Talking to Images (Dawn), the new bride shared, “It all happened in a flash but felt so right as everything just seemed to fall into place. I’m just thankful and happy!”
Earlier, in a interview to Ahmed Sarym for Images, Zeb Bangash said that Pakistan’s music industry is really appalling. “I’m not too sure myself. There was talk of my participation as a composer for the ninth season too, since I’ve been a music director for films in India and Pakistan for a few years now. The team seemed excited to include me since I would have been the only female musician to work in a production capacity on Coke Studio; I was also moved to know that they noticed and acknowledged my accomplishments.
“I was called in September, followed by a few informal meetings and by fall they told me they’d love to have me on board. There were no contracts signed, but I started working on it out of good-will, in fact, I put in a few entries as well. I didn’t get any concrete explanation, but by January it emerged that it wasn’t going to work out.?

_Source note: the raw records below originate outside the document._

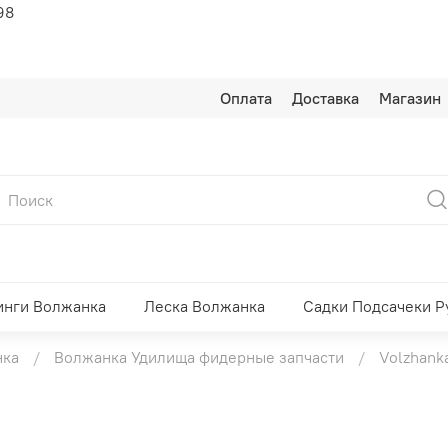
98
Оплата
Доставка
Магазин
инги Волжанка
Леска Волжанка
Садки Подсачеки Р
нка
Волжанка Удилища фидерные запчасти
Volzhank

Zeba Bangash with her friends on the big day

Responding to a question she said; Look, what happened this year made me upset. I can’t lie about it. But for me the consequences are not so drastic. There was an emotional connection that seemed to be severed but that’s it really. The problem is a larger one… of mentality. If we want to support Pakistani music and want it to grow, we can’t just support hits and stars and put money behind them. Music can only grow when all practitioners of music are dealt with respect and professionalism, across the board.
Referring to her foreign experience, she said; “Having worked abroad, I can’t help but make comparisons about how people working in the music industry are getting treated here. I’m not talking about stars, I mean the session players, traditional musicians, engineers, composers, lyricists – the ones who build the backbone of the industry. When you look at the kind of intimidation and exploitation that happens in this section, it’s really appalling.
“How you speak to the artist, how much creative space is awarded to the artist, how is that communicated to them, how you engage them? How you negotiate with them? What kind of out of studio relationship you build with them? Respect in the treatment and engagement of artists is seriously lacking; especially for non-stars in larger platforms”, she defended her point of view.